══ RECORDS TO PROCESS

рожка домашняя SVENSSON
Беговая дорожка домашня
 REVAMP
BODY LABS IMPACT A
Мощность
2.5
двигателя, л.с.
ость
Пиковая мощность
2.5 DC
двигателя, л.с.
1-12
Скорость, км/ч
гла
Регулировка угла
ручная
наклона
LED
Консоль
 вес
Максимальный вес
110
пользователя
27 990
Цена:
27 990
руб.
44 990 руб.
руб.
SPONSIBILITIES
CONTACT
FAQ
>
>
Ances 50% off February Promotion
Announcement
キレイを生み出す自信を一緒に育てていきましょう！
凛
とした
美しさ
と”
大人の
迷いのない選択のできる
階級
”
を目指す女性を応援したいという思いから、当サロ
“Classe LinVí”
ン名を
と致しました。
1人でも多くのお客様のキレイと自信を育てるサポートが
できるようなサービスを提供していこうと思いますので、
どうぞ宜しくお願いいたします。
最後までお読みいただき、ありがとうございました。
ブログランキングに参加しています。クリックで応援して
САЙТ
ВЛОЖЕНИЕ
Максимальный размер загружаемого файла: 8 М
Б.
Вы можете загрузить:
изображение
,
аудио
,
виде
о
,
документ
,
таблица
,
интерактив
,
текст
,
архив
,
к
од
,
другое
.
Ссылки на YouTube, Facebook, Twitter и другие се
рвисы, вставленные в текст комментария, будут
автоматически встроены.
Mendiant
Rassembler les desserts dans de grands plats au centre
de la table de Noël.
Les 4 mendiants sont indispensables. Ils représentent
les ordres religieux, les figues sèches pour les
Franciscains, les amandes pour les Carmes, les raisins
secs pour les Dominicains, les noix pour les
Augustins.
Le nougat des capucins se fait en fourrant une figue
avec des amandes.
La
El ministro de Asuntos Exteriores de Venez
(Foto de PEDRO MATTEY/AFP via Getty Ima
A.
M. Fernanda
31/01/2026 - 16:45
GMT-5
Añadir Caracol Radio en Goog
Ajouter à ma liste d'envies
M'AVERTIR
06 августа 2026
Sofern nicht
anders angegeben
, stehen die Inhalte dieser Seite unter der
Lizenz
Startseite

════

» **TO-DO ITEM**: Locate every line in the records that contains the word "amandes" and copy each of those lines.

» **EXERCISE ANSWER**:
Franciscains, les amandes pour les Carmes, les raisins
avec des amandes.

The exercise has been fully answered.